Learning and Inference with Limited Data: Applications in Ecology and Causal Inference
General Exam presented by Medha AgarwalI present two projects that address complementary challenges in statistical machine learning under missing and incomplete data. Both projects explore how to make inferences when information is limited.
The first project develops an end-to-end modeling approach for predicting wildlife behavior from sparsely labeled ecological sensor data. A central aim of ecological research is to understand how environmental changes shape wildlife behavior and conservation outcomes. This increasingly relies on biologging data (time-stamped sensor recordings that capture an animal’s movement and environment) but such data is inherently noisy and only sparsely labeled. Using a decade of biologging data from one of Botswana’s most endangered predatory species, the African wild dog, the approach I propose integrates dataset curation, representation learning, behavior prediction, and uncertainty quantification via conformal prediction. The resulting model achieves high predictive accuracy and enables the examination of how environmental conditions drive shifts in behavioral patterns over time.

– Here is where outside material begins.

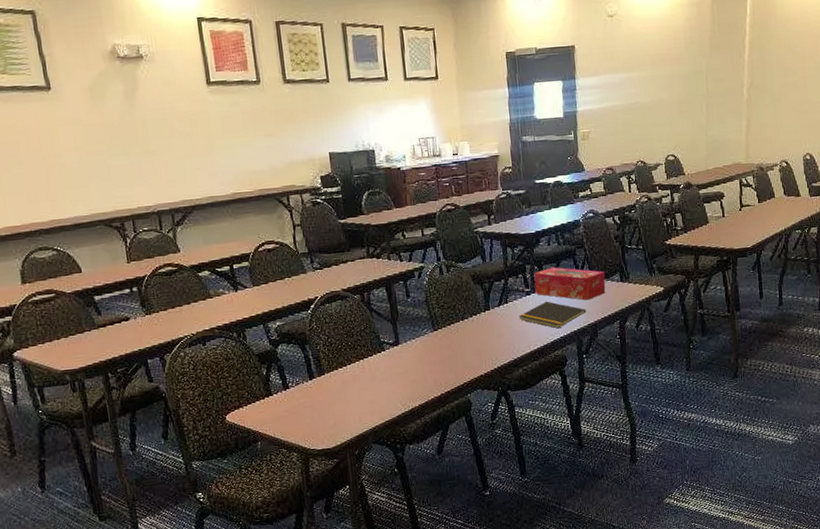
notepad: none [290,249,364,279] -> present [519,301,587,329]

The second project addresses, from a theoretical perspective, an incomplete-data problem in causal inference, where only one potential outcome is observed per unit while others remain unobserved. I propose a distribution treatment effect (DTE) that, unlike the classical estimands like the average treatment effect, quantifies differences over entire potential outcome distributions. Building on the non-parametric counterfactual mean embedding (CME) framework introduced by Muandet et al. (2021), which embeds potential outcome distributions in Hilbert spaces, I introduce a DTE based on the Sinkhorn divergence between counterfactual distributions. I construct a debiased estimator of this divergence by establishing its second-order pathwise differentiability, which allows me to obtain an asymptotically valid hypothesis test for treatment effect. The proposed test has potential applications in off-policy evaluation and in assessing treatment effects in vaccine trials.